Since Giorgio, a Catholic, flew all the way from Israel to grace the event at Ilin, perhaps his greatest satisfaction was seeing his icons given special places of honor in the newly built chapel.
“My goodness, I can’t even afford an inch of these icons,” said Suarez. “They’re priceless. But because God wants it to happen, they’re right here in our midst today.”
But Suarez is aware that although life appears peaceful on Ilin, its people are suffering—“tahimik na nagdurusa.” Their poverty is both physical and spiritual. Building a chapel can’t change the situation overnight.
He and his fellow missionaries have supplemented their spiritual programs by building a pastoral center, clinic and computer center with 30 working computers. President Aquino, according to Rep. Villarosa, also allotted a substantial budget for Ilin to have several more classrooms and covered courts built.
For its part, DMCI, led by big boss Vic Consunji, also refurbished the island’s existing classrooms when the company saw how rundown they were. That wasn’t part of DMCI’s original plan, as it was focused mainly on the chapel and formation house.

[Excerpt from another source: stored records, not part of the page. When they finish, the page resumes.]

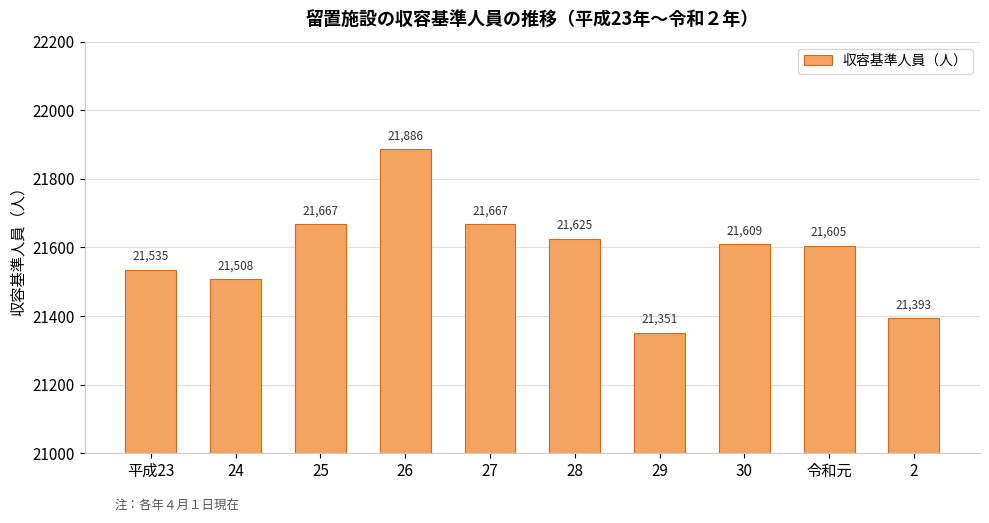

True or false: the data shows 35780 at 25.

False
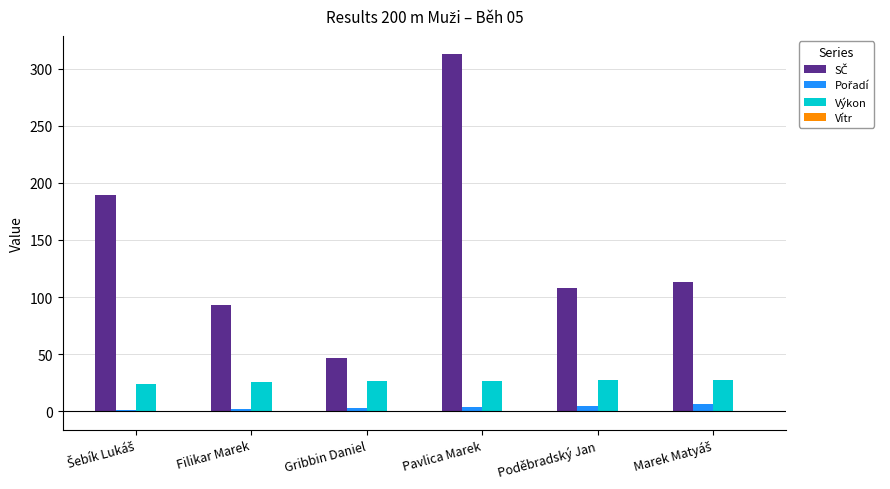

What is the highest value of the Výkon series?

27.6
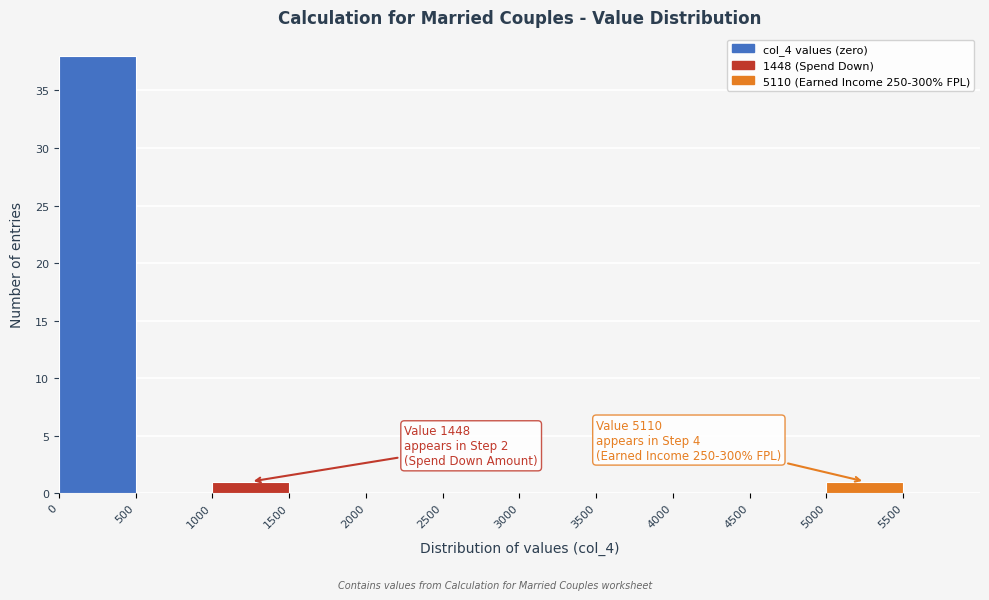

Over which range of the x-axis is the bar tallest?

0 to 500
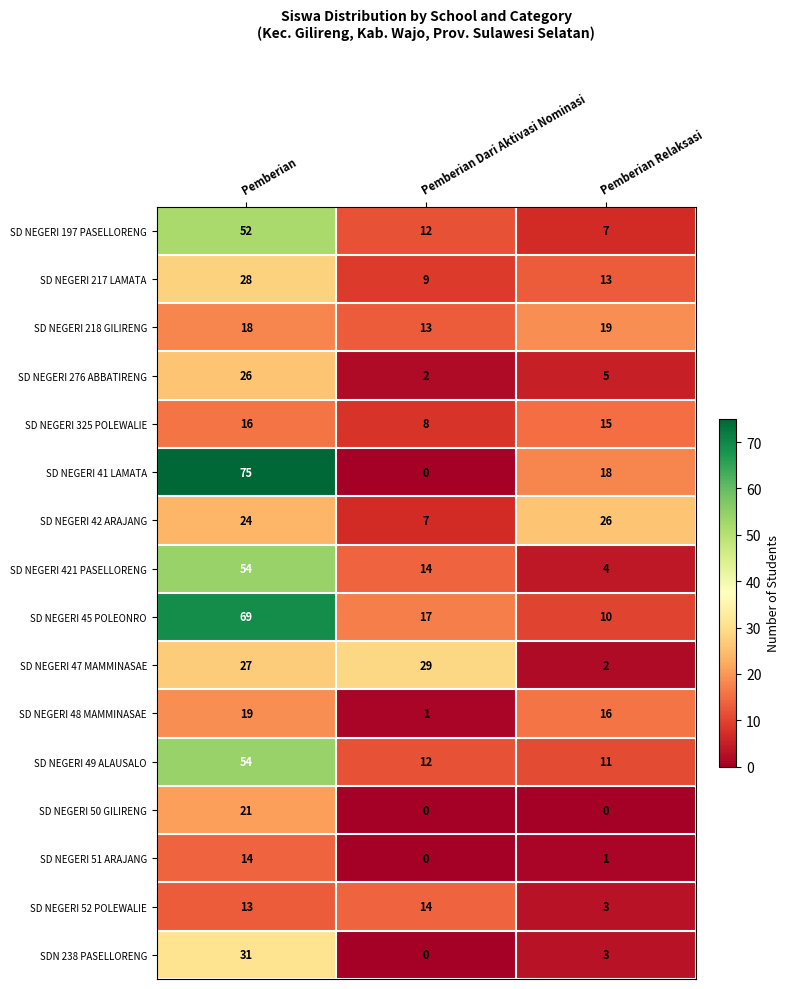

How many series are shown in this chart?

16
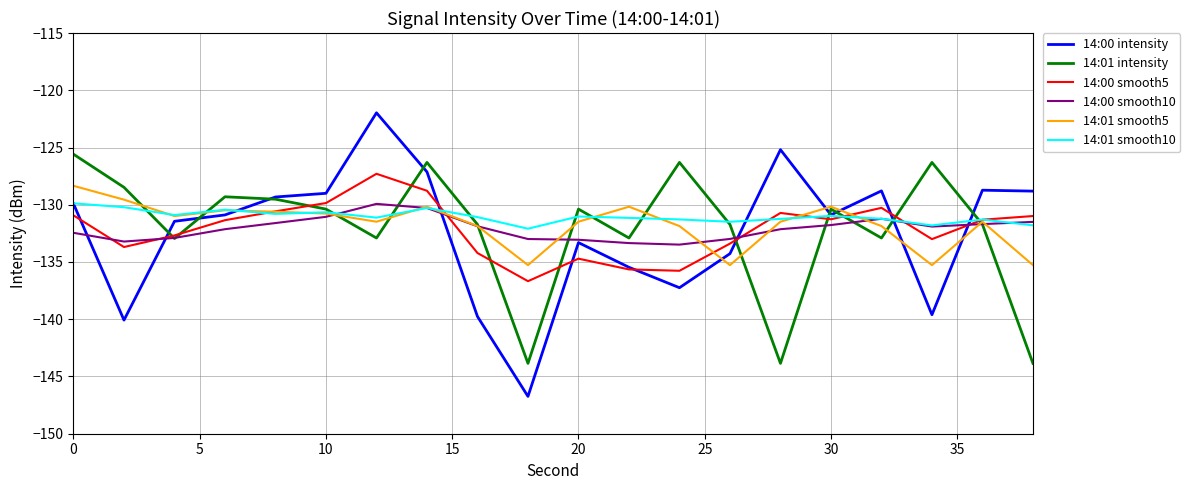

Which series has the widest spread of values?

14:00 intensity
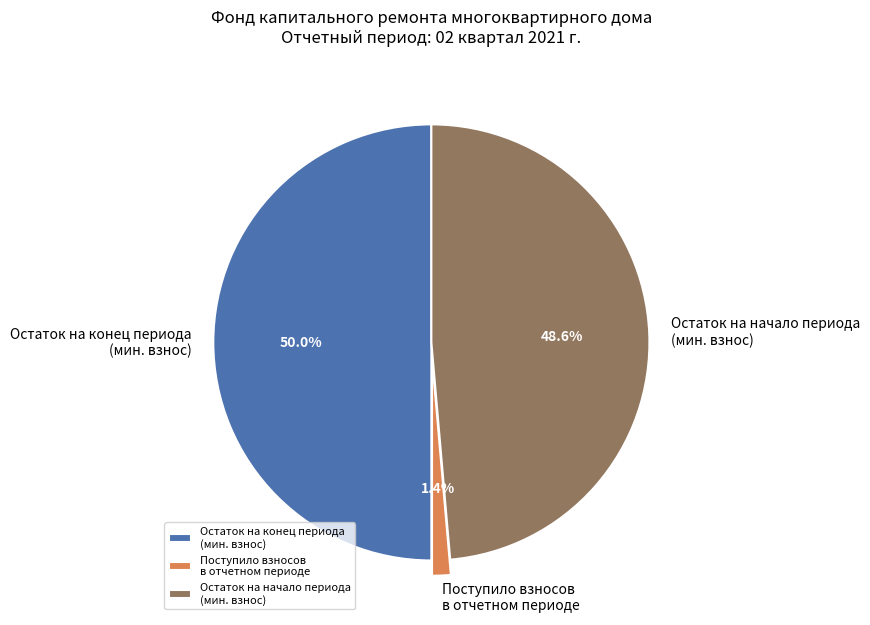

Which has a higher value, Остаток на начало периода (мин. взнос) or Поступило взносов в отчетном периоде?

Остаток на начало периода (мин. взнос)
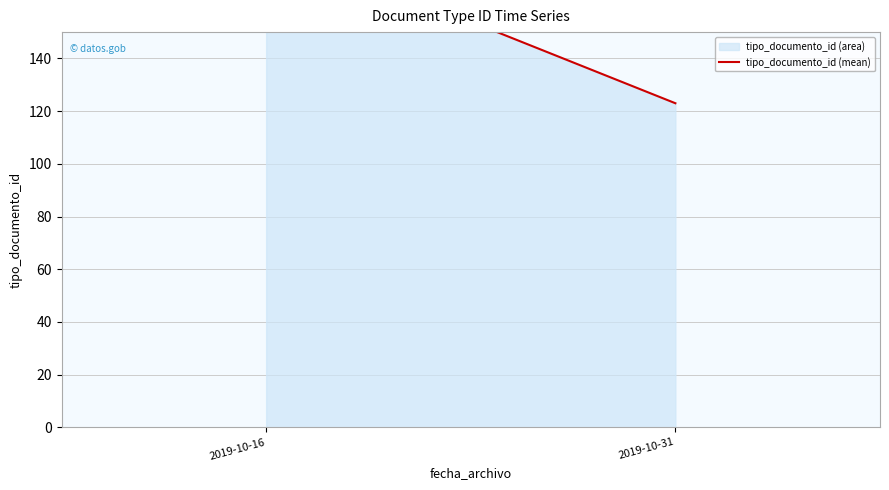

Reading right to left, extract all data points from this chart.

123	185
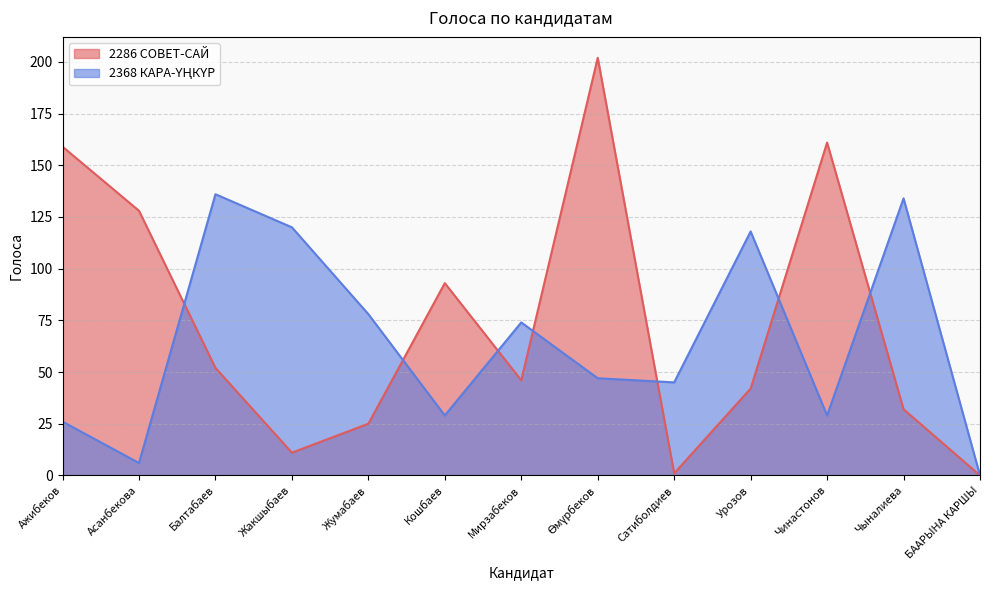

The value of 2368 КАРА-ҮҢКҮР at Өмүрбеков is 11. True or false?

False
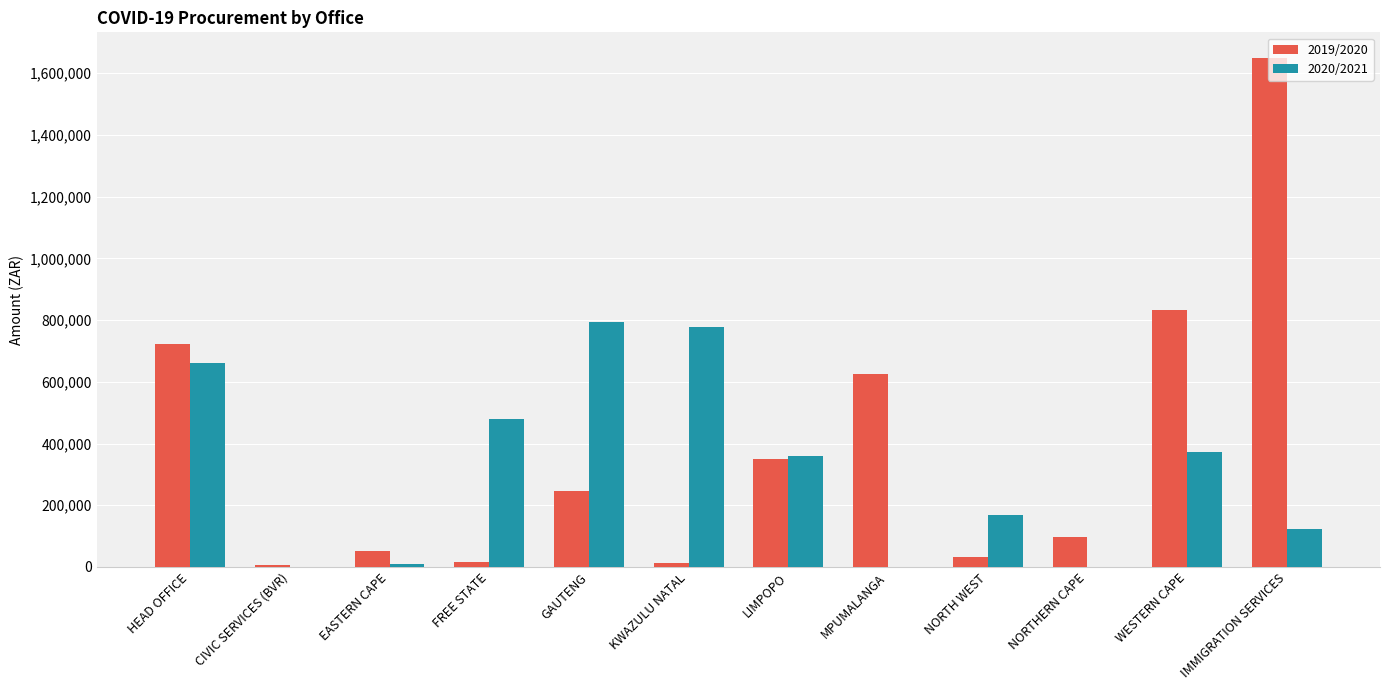

Count the number of categories in the chart.

12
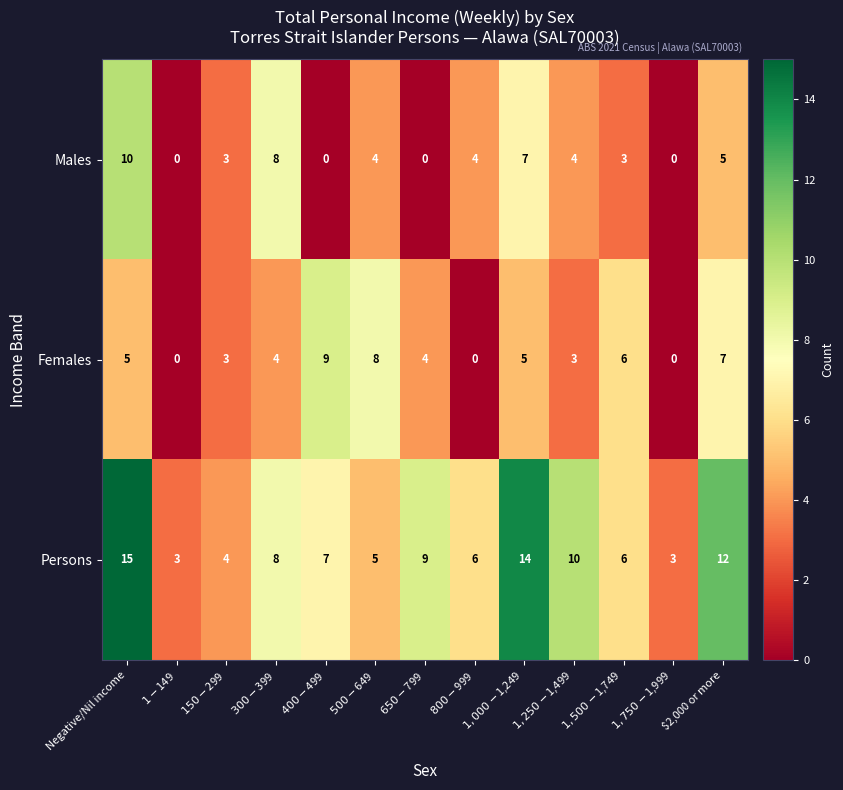

Which series has the largest range (max minus min)?

Persons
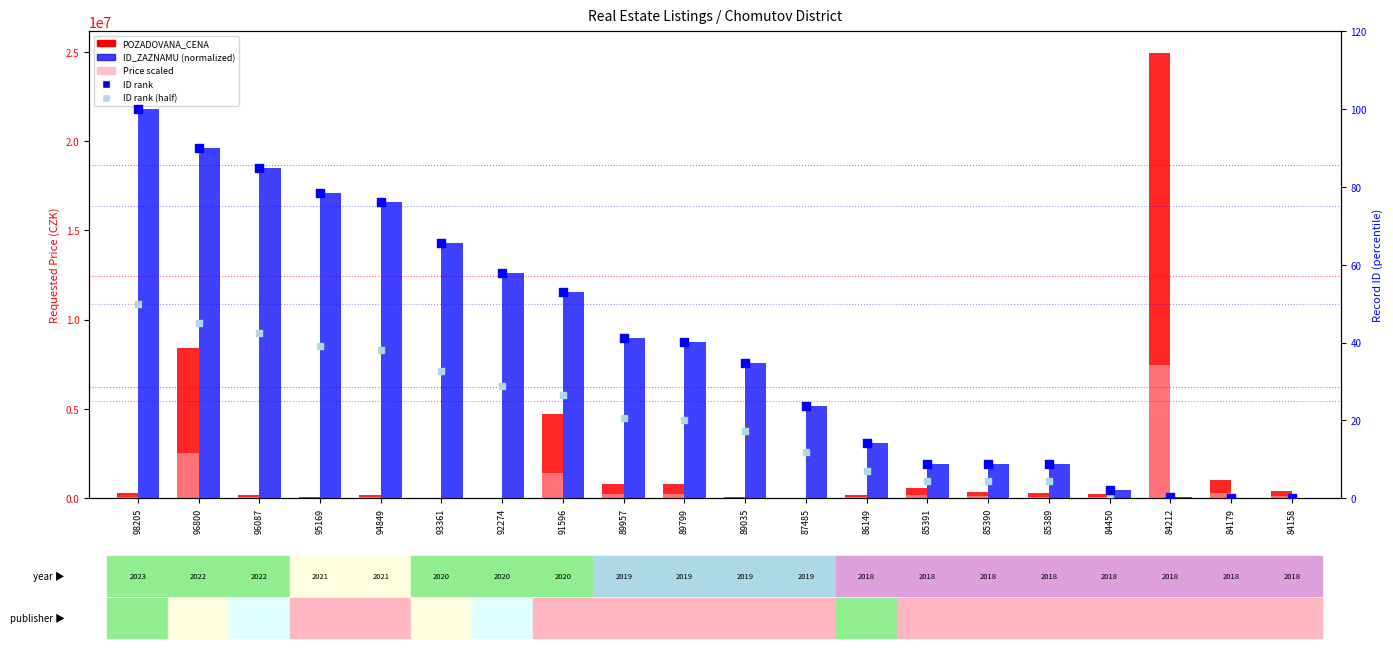

Which series has the largest Y range (max minus min)?

POZADOVANA_CENA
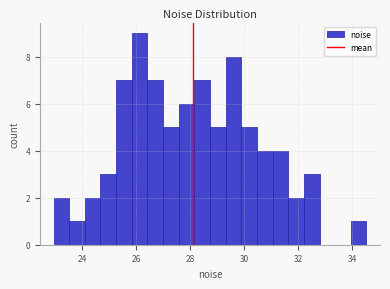

Around what value on the x-axis is the tallest bar? Give the approximate position of its centre, as read against the axis.

26.2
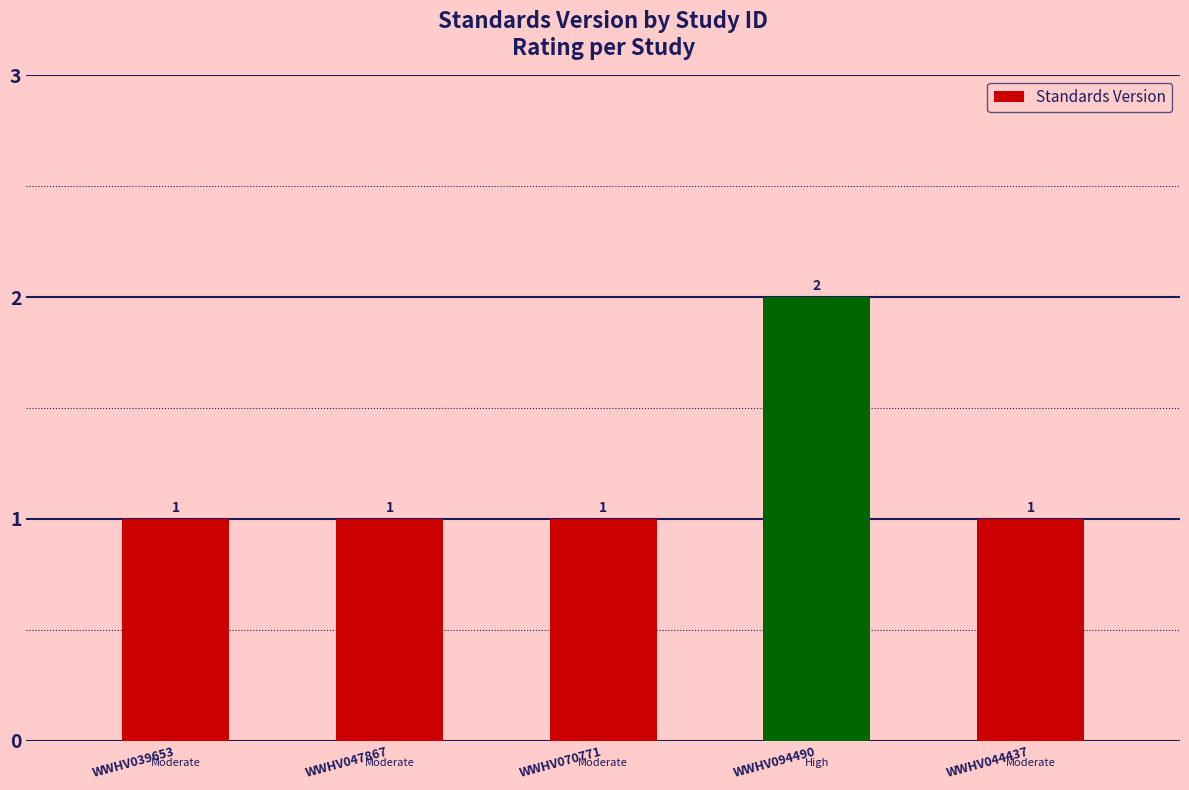

What is the greatest value displayed?

2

When Shannon was new to the place, Suarez related, he was surprised because people, no matter how hard he tried to reach out to them in Filipino, hardly responded to him whenever he said Mass.
Then Shannon learned that many of them hadn’t seen a priest in a long time. They didn’t know how to participate in the Mass. That situation has started to change.
“God has a plan for this place,” said Suarez. “Whatever it is, we don’t know yet. But something good has started today with the opening of this church. This is how civilization and progress start. Everything comes from God and soon everything else will follow.”